For each line of the listing below that contains the string "Neuveville", copy the line.

————————

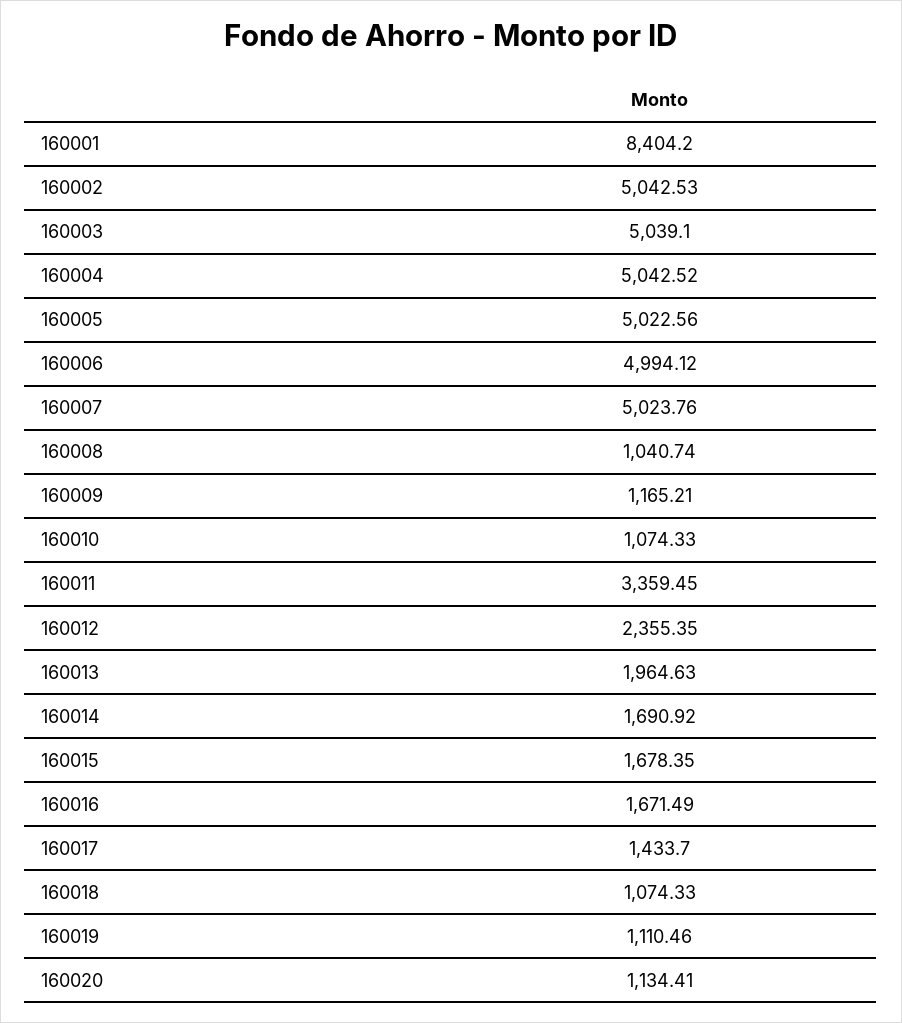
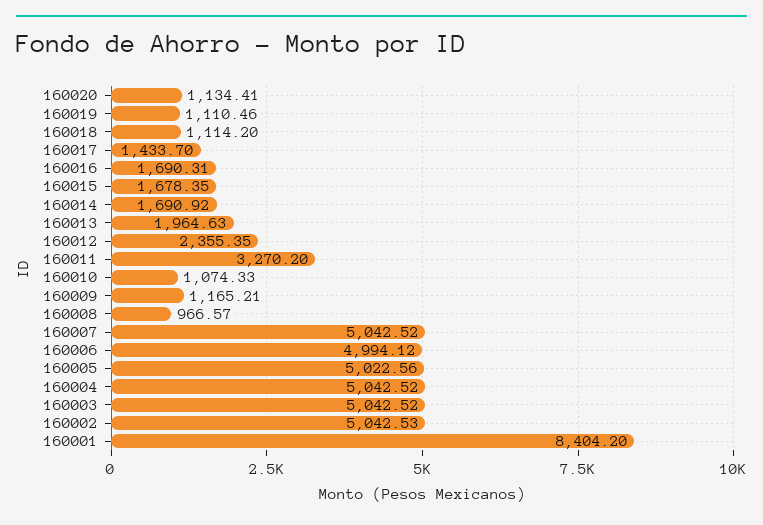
  {
    "160001": 8404.2,
    "160002": 5042.53,
-   "160003": 5039.1,
+   "160003": 5042.52,
    "160004": 5042.52,
    "160005": 5022.56,
    "160006": 4994.12,
-   "160007": 5023.76,
+   "160007": 5042.52,
-   "160008": 1040.74,
+   "160008": 966.57,
    "160009": 1165.21,
    "160010": 1074.33,
-   "160011": 3359.45,
+   "160011": 3270.2,
    "160012": 2355.35,
    "160013": 1964.63,
    "160014": 1690.92,
    "160015": 1678.35,
-   "160016": 1671.49,
+   "160016": 1690.31,
    "160017": 1433.7,
-   "160018": 1074.33,
+   "160018": 1114.2,
    "160019": 1110.46,
    "160020": 1134.41
  }

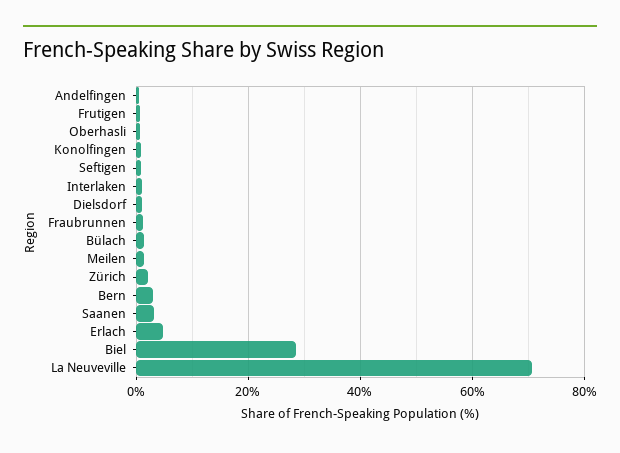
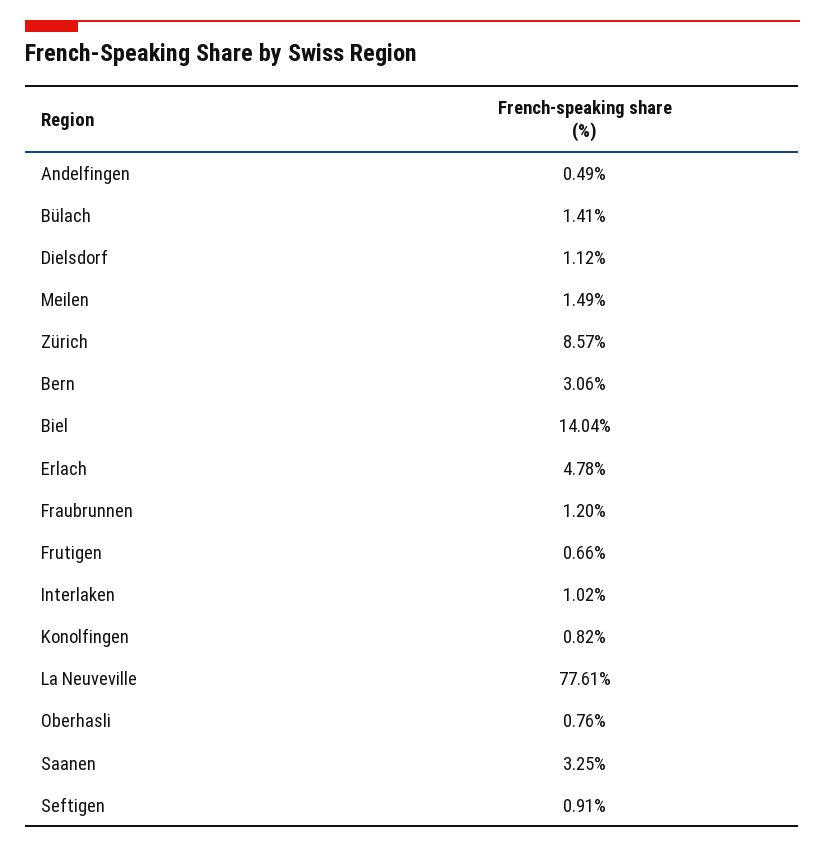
  {
    "Andelfingen": 0.49,
    "Frutigen": 0.66,
    "Oberhasli": 0.76,
    "Konolfingen": 0.82,
    "Seftigen": 0.91,
    "Interlaken": 1.02,
    "Dielsdorf": 1.12,
    "Fraubrunnen": 1.2,
    "Bülach": 1.41,
    "Meilen": 1.49,
-   "Zürich": 2,
+   "Zürich": 8.57,
    "Bern": 3.06,
    "Saanen": 3.25,
    "Erlach": 4.78,
-   "Biel": 28,
+   "Biel": 14.04,
-   "La Neuveville": 70
+   "La Neuveville": 77.61
  }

————————

Reply:
-   "La Neuveville": 70
+   "La Neuveville": 77.61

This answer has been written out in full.